An outlier detection framework for Air Quality Index prediction using linear and ensemble models

Abstract

The Air Quality Index (AQI) is a key indicator for assessing air quality and its associated health impacts. Accurate AQI calculations are crucial for reliable air quality assessments, but outliers in air quality data can distort these calculations, leading to inaccurate predictions. This paper presents a comprehensive framework for air quality prediction that integrates multiple outlier detection methods with machine learning models, focusing on enhancing the accuracy and robustness of predictions.

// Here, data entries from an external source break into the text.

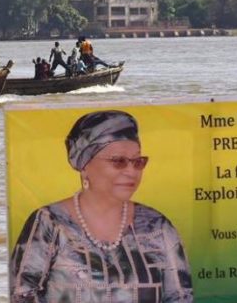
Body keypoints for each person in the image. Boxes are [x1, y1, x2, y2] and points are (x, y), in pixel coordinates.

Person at [10, 110, 193, 303]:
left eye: (138, 161)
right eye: (118, 161)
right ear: (85, 165)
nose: (131, 171)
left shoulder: (158, 226)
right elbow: (21, 295)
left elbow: (181, 297)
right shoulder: (50, 222)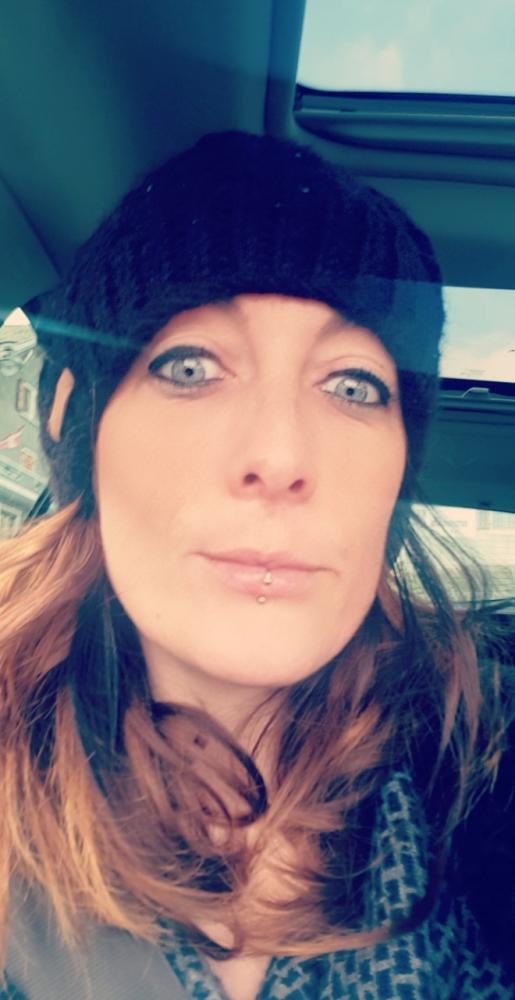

The study investigates various outlier detection techniques, including the Interquartile Range (IQR), robust Z-score, and Mahalanobis distance, and evaluates their impact when integrated into machine learning models. Unlike traditional approaches that remove outliers without considering seasonal effects, this research proposes retaining extreme data points after seasonal validation to improve model generalization and prediction accuracy for unseen data. The framework is evaluated using a dataset from Jaipur city, testing multiple machine learning models, including linear regression, ensemble methods, and K-Nearest Neighbor (KNN) regression. Results show that the integrated framework significantly improves model performance, with the Extra Trees Regressor achieving the best results (MAE = 11.9161, RMSE = 16.1660, and $R^2$ = 0.8884) after refinement, compared to baseline performance (MAE = 12.6765, RMSE = 17.8452, and $R^2$ = 0.8737). This study demonstrates the empirical effectiveness of the proposed framework and provides practical guidelines for air quality prediction in real-world applications.